# Unaligned Data

## Introduction

Scipp supports features for *realigning* "unaligned" data.
Unaligned data in this context refers to data values at irregularly placed in, e.g., space or time.
Realignment lets us:

- Map a table of position-based data to an X-Y-Z grid.
- Map a table of position-based to an angle such as $\theta$.
- Map event time stamps to time bins.

The key feature here is that *realignment does not actually histogram or resample data*.
Data is kept in its original form.
The realignment just adds a wrapper with a coordinate system more adequate for working with the scientic data.
Where possible, operations with the realigned wrapper are supported "as if" working with dense histogrammed data.

## Concept

We outline the underlying concepts based on a simple example.

In [None]:
import scipp as sc
import numpy as np
from scipp.plot import plot
import matplotlib.pyplot as plt

np.random.seed(1) # Fixed for reproducibility

Consider a list of measurements at various "points" in space.
Here we restrict ourselves to the X-Y plane for visualization purposes:

In [None]:
N = 50
values = 10*np.random.rand(N)
data = sc.DataArray(
    data=sc.Variable(dims=['position'], unit=sc.units.counts, values=values, variances=values),
    coords={
        'position':sc.Variable(dims=['position'], values=['site-{}'.format(i) for i in range(N)]),
        'x':sc.Variable(dims=['position'], unit=sc.units.m, values=np.random.rand(N)),
        'y':sc.Variable(dims=['position'], unit=sc.units.m, values=np.random.rand(N))})
data

For every point we measured at the auxiliary coordinates `'x'` and `'y'` give the position in the X-Y plane.
These are *not* dimension-coordinates, since our measurements are *not* on a 2-D grid, but rather points with an irregular distribution.
`data` is essentially a 1-D table of measurements.
We can plot this data:

In [None]:
plot(data)

The `'position'` dimension is not a continuous dimension but essentially just a row in our table.
In practice, such a figure and this representation of data in general may therefore not be very useful.

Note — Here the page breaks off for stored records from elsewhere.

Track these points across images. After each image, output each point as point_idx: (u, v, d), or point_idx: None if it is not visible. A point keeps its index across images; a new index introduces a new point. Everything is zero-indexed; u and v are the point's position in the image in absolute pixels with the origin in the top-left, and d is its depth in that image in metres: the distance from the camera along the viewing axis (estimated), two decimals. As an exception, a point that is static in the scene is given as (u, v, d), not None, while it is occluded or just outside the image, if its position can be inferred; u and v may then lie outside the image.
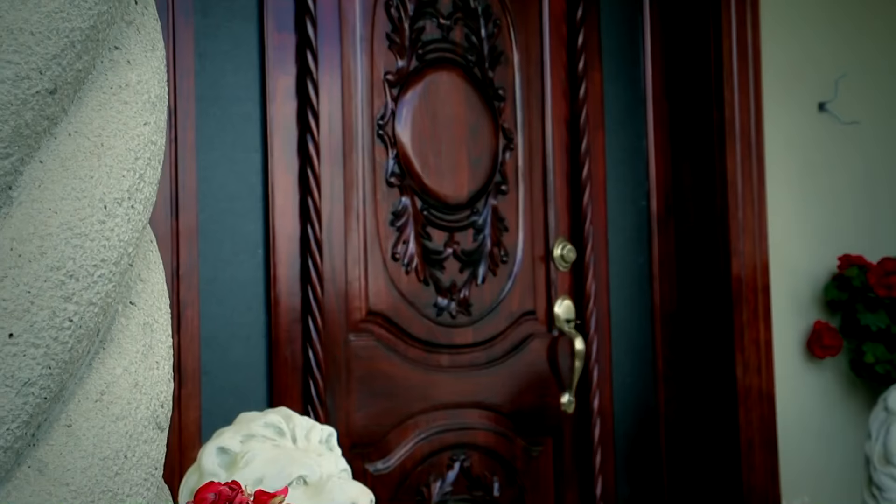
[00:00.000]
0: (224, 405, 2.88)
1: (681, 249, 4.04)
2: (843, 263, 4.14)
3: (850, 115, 4.29)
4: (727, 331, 3.91)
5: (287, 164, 3.20)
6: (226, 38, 3.13)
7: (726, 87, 3.95)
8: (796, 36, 4.19)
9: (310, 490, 2.36)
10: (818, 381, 4.17)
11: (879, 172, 4.42)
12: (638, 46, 4.04)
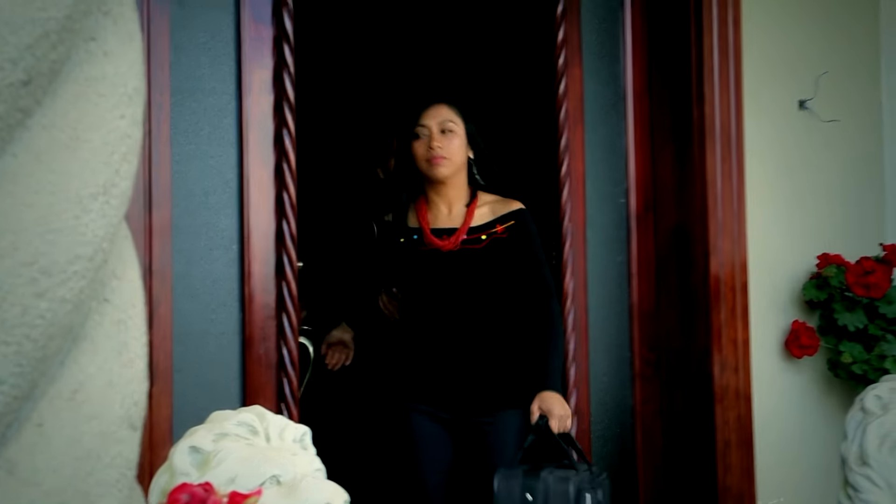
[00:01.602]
0: (196, 403, 2.87)
1: (660, 248, 4.05)
2: (822, 262, 4.17)
3: (830, 113, 4.32)
4: (705, 330, 3.93)
5: (263, 159, 3.19)
6: (202, 30, 3.12)
7: (707, 84, 3.96)
8: (777, 34, 4.21)
9: (283, 490, 2.35)
10: (795, 381, 4.20)
11: (859, 171, 4.45)
12: (618, 43, 4.06)
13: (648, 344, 4.02)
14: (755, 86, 4.10)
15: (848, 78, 4.44)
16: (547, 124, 3.92)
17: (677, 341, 3.99)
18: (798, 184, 4.25)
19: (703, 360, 3.92)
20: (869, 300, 4.07)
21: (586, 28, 3.96)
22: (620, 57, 4.06)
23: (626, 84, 4.06)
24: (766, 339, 4.11)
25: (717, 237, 3.94)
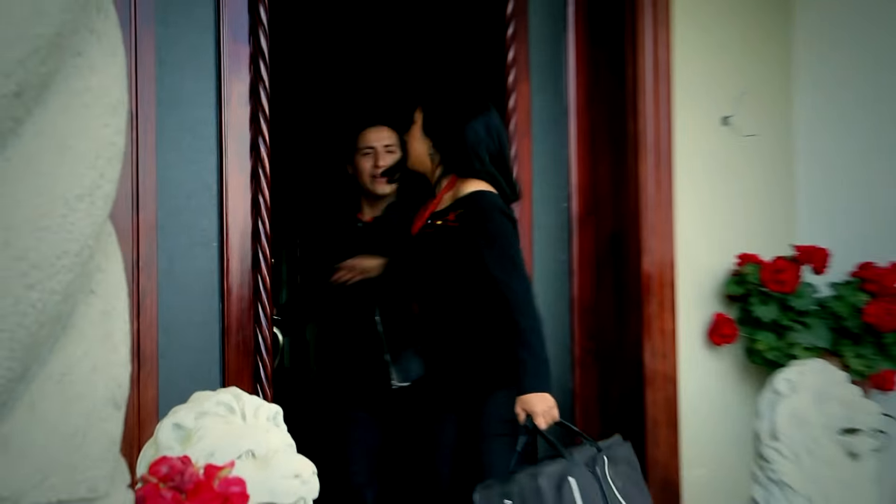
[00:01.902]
0: (180, 385, 2.86)
1: (598, 248, 4.07)
2: (741, 261, 4.20)
3: (749, 128, 4.35)
4: (637, 321, 3.95)
5: (240, 165, 3.18)
6: (185, 47, 3.10)
7: (640, 101, 3.98)
8: (703, 58, 4.23)
9: (258, 462, 2.34)
10: (716, 366, 4.22)
11: (774, 180, 4.49)
12: (562, 63, 4.06)
13: (587, 334, 4.03)
14: (683, 103, 4.12)
15: (764, 97, 4.47)
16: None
17: (613, 331, 4.00)
18: (720, 191, 4.27)
19: (635, 348, 3.94)
20: (781, 295, 4.10)
21: (534, 49, 3.96)
22: (564, 75, 4.06)
23: (569, 100, 4.06)
24: (691, 329, 4.13)
25: (648, 238, 3.96)
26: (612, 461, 3.08)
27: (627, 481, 3.08)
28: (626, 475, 3.10)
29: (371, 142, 3.91)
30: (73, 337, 1.28)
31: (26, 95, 1.17)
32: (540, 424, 3.06)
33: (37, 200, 1.19)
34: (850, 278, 4.18)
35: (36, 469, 1.21)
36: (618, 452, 3.16)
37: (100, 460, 1.31)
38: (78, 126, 1.22)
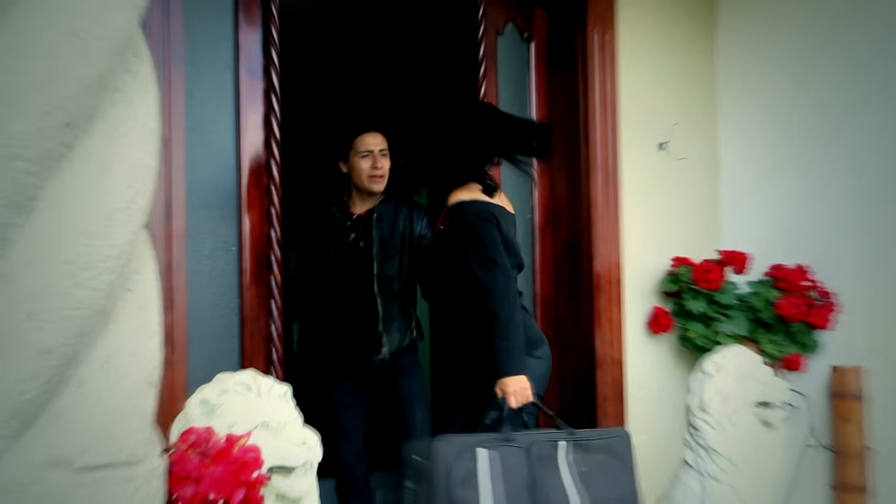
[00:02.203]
0: (205, 368, 2.84)
1: (556, 252, 4.07)
2: (675, 263, 4.21)
3: (681, 152, 4.36)
4: (589, 313, 3.95)
5: (255, 181, 3.17)
6: (209, 83, 3.10)
7: (591, 129, 3.99)
8: (643, 93, 4.25)
9: (271, 432, 2.34)
10: (655, 351, 4.23)
11: (702, 195, 4.50)
12: (526, 97, 4.06)
13: (548, 323, 4.02)
14: (627, 132, 4.13)
15: (693, 126, 4.48)
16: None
17: (569, 321, 4.00)
18: (658, 204, 4.28)
19: (587, 336, 3.95)
20: (708, 291, 4.12)
21: (502, 86, 3.96)
22: (527, 108, 4.06)
23: (531, 128, 4.08)
24: (634, 320, 4.14)
25: (598, 244, 3.97)
26: (583, 448, 2.86)
27: (599, 469, 2.85)
28: (601, 463, 2.86)
29: (369, 146, 3.69)
30: (114, 327, 1.29)
31: (75, 125, 1.17)
32: (511, 403, 2.92)
33: (83, 212, 1.20)
34: (764, 277, 4.20)
35: (84, 438, 1.22)
36: (599, 441, 2.93)
37: (137, 431, 1.32)
38: (117, 151, 1.23)
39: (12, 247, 1.17)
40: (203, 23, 3.08)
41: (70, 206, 1.19)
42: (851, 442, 4.06)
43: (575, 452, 2.83)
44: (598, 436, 2.94)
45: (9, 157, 1.14)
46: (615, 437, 2.96)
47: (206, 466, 1.43)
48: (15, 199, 1.16)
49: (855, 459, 4.05)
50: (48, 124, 1.15)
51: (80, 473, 1.22)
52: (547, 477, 2.76)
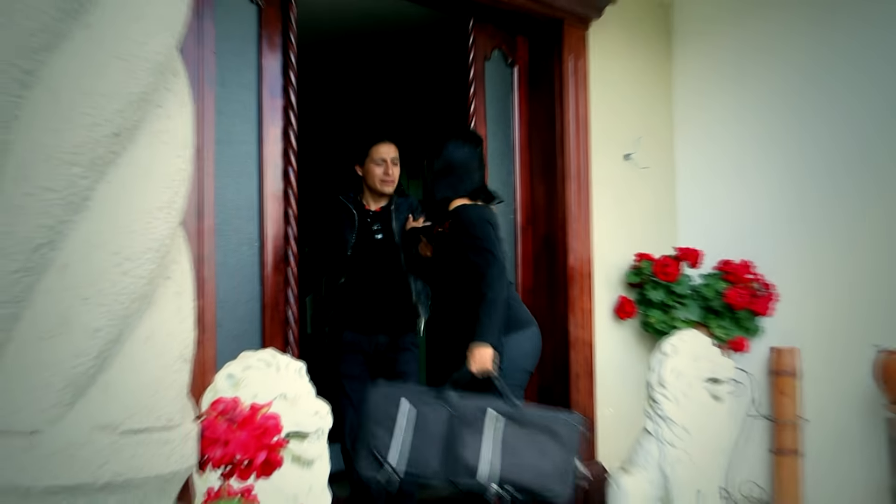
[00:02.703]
0: (231, 346, 2.85)
1: (535, 248, 4.08)
2: (638, 258, 4.22)
3: (644, 162, 4.38)
4: (564, 301, 3.96)
5: (275, 187, 3.17)
6: (236, 102, 3.10)
7: (566, 142, 3.99)
8: (610, 112, 4.26)
9: (288, 403, 2.34)
10: (621, 334, 4.24)
11: (662, 200, 4.51)
12: (510, 113, 4.07)
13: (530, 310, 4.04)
14: (597, 144, 4.14)
15: (654, 140, 4.49)
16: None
17: (546, 308, 4.01)
18: (624, 208, 4.29)
19: (562, 321, 3.95)
20: (667, 283, 4.13)
21: (489, 104, 3.96)
22: (511, 123, 4.07)
23: (514, 141, 4.07)
24: (603, 308, 4.15)
25: (572, 241, 3.97)
26: (517, 422, 2.79)
27: (526, 443, 2.76)
28: (530, 438, 2.77)
29: (383, 154, 3.70)
30: (154, 310, 1.29)
31: (122, 135, 1.18)
32: (470, 367, 2.88)
33: (128, 211, 1.20)
34: (714, 271, 4.21)
35: (128, 405, 1.22)
36: (540, 420, 2.83)
37: (174, 400, 1.32)
38: (158, 158, 1.23)
39: (68, 240, 1.17)
40: (231, 50, 3.09)
41: (117, 205, 1.19)
42: (787, 413, 4.09)
43: (509, 424, 2.77)
44: (540, 416, 2.84)
45: (67, 163, 1.14)
46: (561, 420, 2.84)
47: (233, 431, 1.44)
48: (71, 199, 1.16)
49: (789, 427, 4.07)
50: (99, 134, 1.15)
51: (124, 436, 1.22)
52: (466, 437, 2.73)
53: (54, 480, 1.15)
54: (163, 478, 1.27)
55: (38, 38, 1.14)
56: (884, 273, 3.94)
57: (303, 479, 2.40)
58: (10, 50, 1.13)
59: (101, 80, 1.15)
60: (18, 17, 1.13)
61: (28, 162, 1.14)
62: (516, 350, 3.10)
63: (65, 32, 1.15)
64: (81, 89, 1.14)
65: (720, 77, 4.48)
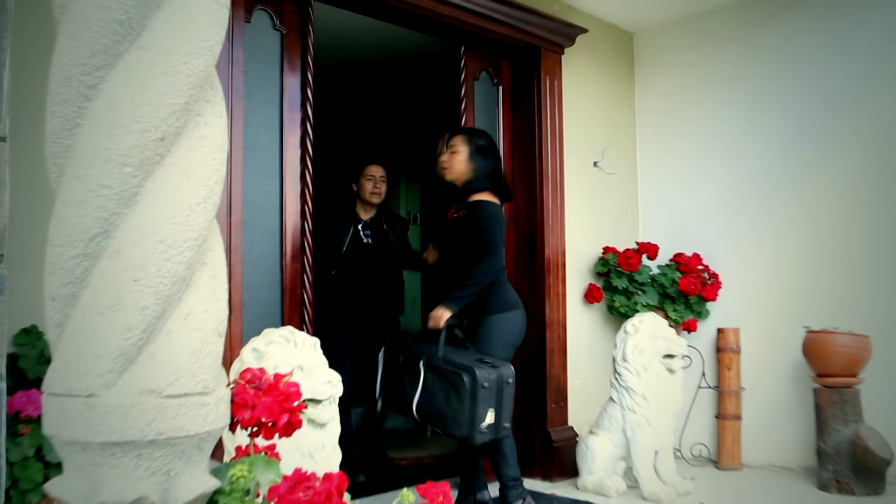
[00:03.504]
0: (255, 324, 2.85)
1: (517, 241, 4.08)
2: (605, 251, 4.23)
3: (610, 168, 4.39)
4: (542, 288, 3.96)
5: (293, 187, 3.16)
6: (260, 114, 3.08)
7: (543, 151, 4.00)
8: (581, 125, 4.27)
9: (304, 373, 2.35)
10: (590, 316, 4.26)
11: (625, 201, 4.53)
12: (495, 126, 4.06)
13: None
14: (570, 153, 4.15)
15: (618, 150, 4.51)
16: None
17: (527, 293, 4.00)
18: (593, 207, 4.31)
19: (540, 304, 3.96)
20: (629, 272, 4.15)
21: (478, 118, 3.96)
22: (496, 134, 4.06)
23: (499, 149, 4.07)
24: (574, 293, 4.16)
25: (548, 236, 3.98)
26: (435, 371, 2.92)
27: (440, 391, 2.90)
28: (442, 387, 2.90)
29: (373, 172, 4.07)
30: (193, 291, 1.28)
31: (167, 140, 1.17)
32: (428, 323, 3.03)
33: (171, 205, 1.20)
34: (669, 262, 4.24)
35: (171, 373, 1.22)
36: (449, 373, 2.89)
37: (210, 369, 1.31)
38: (198, 159, 1.23)
39: (120, 230, 1.17)
40: (257, 70, 3.08)
41: (162, 200, 1.19)
42: (730, 383, 4.11)
43: (428, 372, 2.95)
44: (451, 369, 2.88)
45: (120, 164, 1.14)
46: (464, 375, 2.84)
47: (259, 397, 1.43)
48: (122, 195, 1.16)
49: (733, 396, 4.10)
50: (148, 139, 1.15)
51: (167, 399, 1.21)
52: (413, 372, 3.01)
53: (109, 437, 1.15)
54: (200, 436, 1.27)
55: (99, 58, 1.14)
56: (810, 264, 3.97)
57: (316, 438, 2.41)
58: (76, 68, 1.14)
59: (151, 93, 1.15)
60: (84, 41, 1.14)
61: (89, 162, 1.14)
62: (507, 327, 3.17)
63: (122, 53, 1.15)
64: (134, 100, 1.14)
65: (675, 98, 4.51)
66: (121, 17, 1.14)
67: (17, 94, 1.90)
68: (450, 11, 3.58)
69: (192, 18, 1.18)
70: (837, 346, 3.64)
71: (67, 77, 1.14)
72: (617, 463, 3.63)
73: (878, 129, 3.81)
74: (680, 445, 4.24)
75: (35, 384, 2.15)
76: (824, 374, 3.66)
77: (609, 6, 4.30)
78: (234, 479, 1.32)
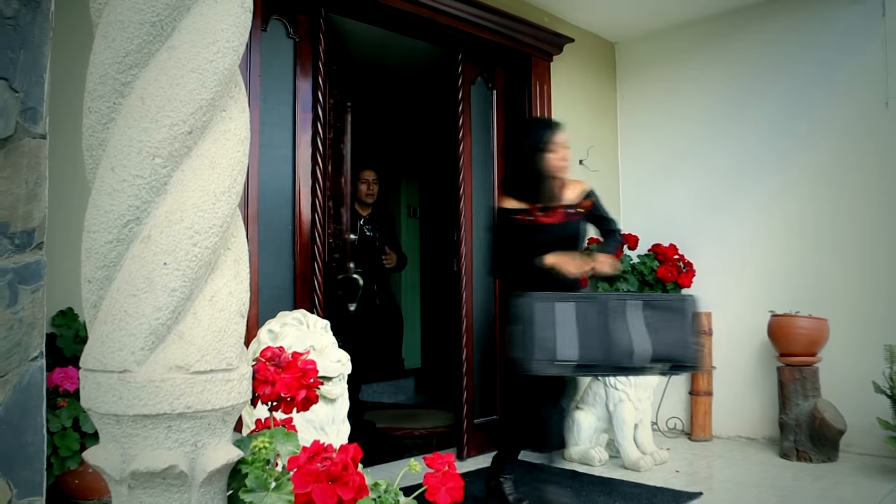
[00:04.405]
0: (271, 307, 2.84)
1: (508, 233, 4.07)
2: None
3: (595, 166, 4.37)
4: (530, 275, 3.96)
5: (305, 182, 3.14)
6: (276, 115, 3.06)
7: (533, 150, 3.98)
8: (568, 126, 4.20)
9: (316, 353, 2.33)
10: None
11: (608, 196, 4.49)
12: (490, 128, 4.05)
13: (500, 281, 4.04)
14: (557, 152, 4.14)
15: (602, 149, 4.50)
16: (453, 168, 3.90)
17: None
18: (577, 202, 4.30)
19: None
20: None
21: (474, 120, 3.94)
22: (491, 134, 4.05)
23: (493, 149, 4.05)
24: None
25: (536, 228, 3.97)
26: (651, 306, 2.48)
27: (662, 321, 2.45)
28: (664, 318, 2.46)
29: (366, 177, 4.34)
30: (217, 274, 1.26)
31: (194, 133, 1.15)
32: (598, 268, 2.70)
33: (198, 194, 1.17)
34: (649, 252, 4.23)
35: (198, 350, 1.19)
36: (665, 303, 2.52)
37: (233, 347, 1.29)
38: (222, 151, 1.20)
39: (151, 217, 1.14)
40: (272, 74, 3.05)
41: (189, 189, 1.16)
42: (703, 363, 4.12)
43: (644, 309, 2.48)
44: (665, 299, 2.58)
45: (151, 156, 1.11)
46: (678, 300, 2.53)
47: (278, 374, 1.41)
48: (153, 184, 1.13)
49: (704, 374, 4.11)
50: (177, 133, 1.12)
51: (195, 375, 1.19)
52: (616, 324, 2.45)
53: (141, 409, 1.13)
54: (225, 410, 1.25)
55: (132, 57, 1.12)
56: (776, 254, 3.98)
57: (328, 413, 2.39)
58: (111, 66, 1.11)
59: (180, 89, 1.12)
60: (119, 41, 1.11)
61: (123, 154, 1.11)
62: None
63: (154, 52, 1.12)
64: (164, 96, 1.11)
65: (653, 101, 4.49)
66: (153, 19, 1.12)
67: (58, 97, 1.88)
68: (448, 21, 3.56)
69: (219, 21, 1.16)
70: (799, 329, 3.65)
71: (103, 75, 1.12)
72: (600, 435, 3.63)
73: (838, 131, 3.81)
74: (657, 419, 4.24)
75: (72, 361, 2.17)
76: (787, 354, 3.67)
77: (593, 18, 4.29)
78: (257, 450, 1.29)
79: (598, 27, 4.42)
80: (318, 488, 1.21)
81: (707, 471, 3.47)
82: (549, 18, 4.13)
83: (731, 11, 4.17)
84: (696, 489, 3.08)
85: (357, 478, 1.24)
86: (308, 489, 1.21)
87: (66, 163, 2.14)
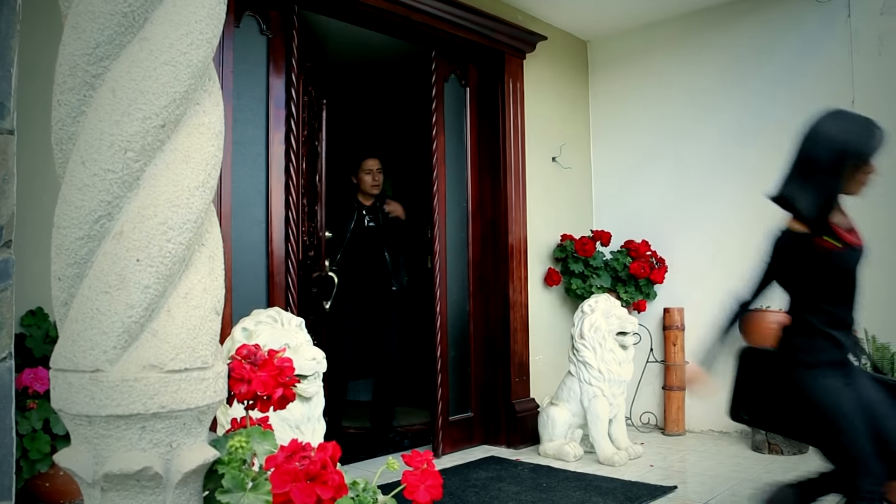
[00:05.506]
0: (244, 305, 2.80)
1: (483, 229, 4.07)
2: (563, 239, 4.25)
3: (567, 163, 4.40)
4: (505, 271, 3.97)
5: (278, 179, 3.10)
6: (248, 111, 3.02)
7: (507, 147, 3.99)
8: (542, 123, 4.27)
9: (291, 351, 2.31)
10: (550, 298, 4.28)
11: (580, 192, 4.55)
12: (463, 124, 4.04)
13: (476, 277, 4.04)
14: (531, 148, 4.15)
15: (574, 147, 4.53)
16: (426, 165, 3.89)
17: (492, 277, 4.02)
18: (552, 199, 4.32)
19: (504, 287, 3.96)
20: (585, 257, 4.17)
21: (447, 116, 3.94)
22: (464, 131, 4.05)
23: (467, 144, 4.05)
24: (535, 277, 4.17)
25: (511, 225, 3.98)
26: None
27: None
28: None
29: (370, 166, 4.07)
30: (192, 271, 1.24)
31: (167, 127, 1.12)
32: None
33: (172, 188, 1.15)
34: (621, 248, 4.27)
35: (172, 348, 1.17)
36: None
37: (208, 345, 1.27)
38: (196, 145, 1.18)
39: (123, 212, 1.12)
40: (245, 71, 3.02)
41: (163, 184, 1.14)
42: (675, 358, 4.17)
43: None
44: None
45: (123, 150, 1.09)
46: None
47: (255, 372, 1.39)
48: (125, 179, 1.11)
49: (677, 369, 4.16)
50: (149, 126, 1.10)
51: (169, 374, 1.17)
52: None
53: (114, 410, 1.11)
54: (200, 409, 1.23)
55: (103, 49, 1.09)
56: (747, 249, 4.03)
57: (303, 411, 2.37)
58: (81, 58, 1.08)
59: (153, 82, 1.09)
60: (89, 32, 1.09)
61: (94, 148, 1.08)
62: None
63: (125, 43, 1.10)
64: (137, 89, 1.08)
65: (625, 99, 4.53)
66: (125, 10, 1.09)
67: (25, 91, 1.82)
68: (422, 19, 3.55)
69: (193, 12, 1.13)
70: (769, 323, 3.69)
71: (73, 67, 1.09)
72: (575, 431, 3.66)
73: (805, 129, 3.88)
74: (631, 414, 4.28)
75: (41, 362, 2.12)
76: (758, 348, 3.73)
77: (566, 17, 4.31)
78: (233, 450, 1.27)
79: (570, 26, 4.45)
80: (297, 488, 1.19)
81: (681, 464, 3.52)
82: (522, 16, 4.14)
83: (701, 11, 4.22)
84: (670, 483, 3.11)
85: (336, 476, 1.23)
86: (286, 489, 1.19)
87: (36, 158, 2.08)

As an alternative view of our data we can create a scatter plot.
We do this explicitly here to demonstrate how the content of `data` is connected to elements of the figure:

In [None]:
fig = plt.figure()
scatter = plt.scatter(
    x=data.coords['x'].values,
    y=data.coords['y'].values,
    c=data.values)
ax = fig.gca()
ax.set_xlabel('x [{}]'.format(data.coords['x'].unit))
ax.set_ylabel('y [{}]'.format(data.coords['y'].unit))
cbar = plt.colorbar(scatter)
cbar.set_label("[{}]".format(data.unit))
plt.show()

This shows the distribution in space, but for real datasets with millions of points this may not be convenient.
Furthermore, operating with scattered data is often inconvenient and may require knownledge of the underlying representation.

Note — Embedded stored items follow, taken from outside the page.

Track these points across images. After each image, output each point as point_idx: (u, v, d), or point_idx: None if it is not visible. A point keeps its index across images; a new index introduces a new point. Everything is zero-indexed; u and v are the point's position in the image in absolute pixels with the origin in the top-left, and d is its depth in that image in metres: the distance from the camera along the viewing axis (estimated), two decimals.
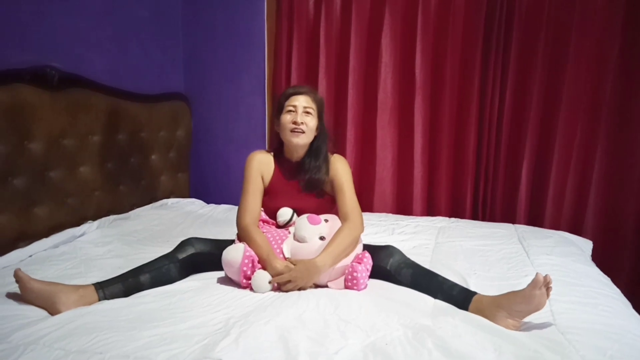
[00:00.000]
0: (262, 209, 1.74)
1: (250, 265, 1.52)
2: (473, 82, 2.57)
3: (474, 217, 2.69)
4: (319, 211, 1.68)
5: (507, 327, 1.28)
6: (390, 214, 2.66)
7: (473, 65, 2.55)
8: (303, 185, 1.72)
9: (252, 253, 1.54)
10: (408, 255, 1.64)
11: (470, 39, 2.55)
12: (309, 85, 2.74)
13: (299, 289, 1.51)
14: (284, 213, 1.69)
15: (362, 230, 1.64)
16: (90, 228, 2.11)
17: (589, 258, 2.03)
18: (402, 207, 2.78)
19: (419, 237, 2.14)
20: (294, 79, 2.79)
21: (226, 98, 2.98)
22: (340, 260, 1.54)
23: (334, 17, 2.72)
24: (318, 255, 1.52)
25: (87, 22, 2.27)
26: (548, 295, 1.29)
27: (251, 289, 1.51)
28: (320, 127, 1.73)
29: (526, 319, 1.31)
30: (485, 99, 2.57)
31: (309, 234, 1.56)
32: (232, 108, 2.98)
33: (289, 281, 1.48)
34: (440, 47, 2.60)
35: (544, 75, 2.48)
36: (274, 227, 1.72)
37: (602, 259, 2.26)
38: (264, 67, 2.88)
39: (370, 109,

We can now use `scipp.realign` to provide a more accessible wrapper for our data:

In [None]:
xbins = sc.Variable(dims=['x'], unit=sc.units.m, values=[0.1,0.5,0.9])
ybins = sc.Variable(dims=['y'], unit=sc.units.m, values=[0.1,0.5,0.9])
realigned = sc.realign(data, {'x':xbins, 'y':ybins})
realigned

`realigned` is a 2-D data array, but it contains the orignal "unaligned" data, accessible through the `unaligned` property:

In [None]:
realigned.unaligned

The "realignment" proceedure based on bin edges for `'x'` and `'y'` is *not* performing the actual histogramming step.
However, since its dimensions are defined by the bin-edge coordinates for `'x'` and `'y'`, we will see below that it behaves much like normal dense data for operations such as slicing.

We create another figure to better illustrate the structure of `realigned`:

In [None]:
fig = plt.figure()
scatter = plt.scatter(
    x=realigned.unaligned.coords['x'].values,
    y=realigned.unaligned.coords['y'].values,
    c=realigned.unaligned.values)
ax = fig.gca()
ax.set_xlabel('x [{}]'.format(realigned.coords['x'].unit))
ax.set_ylabel('y [{}]'.format(realigned.coords['y'].unit))
ax.set_xticks(realigned.coords['x'].values)
ax.set_yticks(realigned.coords['y'].values)
plt.grid()
cbar = fig.colorbar(scatter)
cbar.set_label("[{}]".format(data.unit))
plt.show()

This is essentially the same figure as the scatter plot for the original `data`.
The only difference is the "grid" (the bin edges) that is stored alongside the data.
`realigned` can now directly be histogrammed, without the need for specifying bin boundaries:

In [None]:
plot(sc.histogram(realigned))

Here `histogram` performs histogramming for all "realigned" dimension, in this case `x` and `y`.
The resulting values in the X-Y bins are the counts accumulated from measurements at all points falling in a given bin.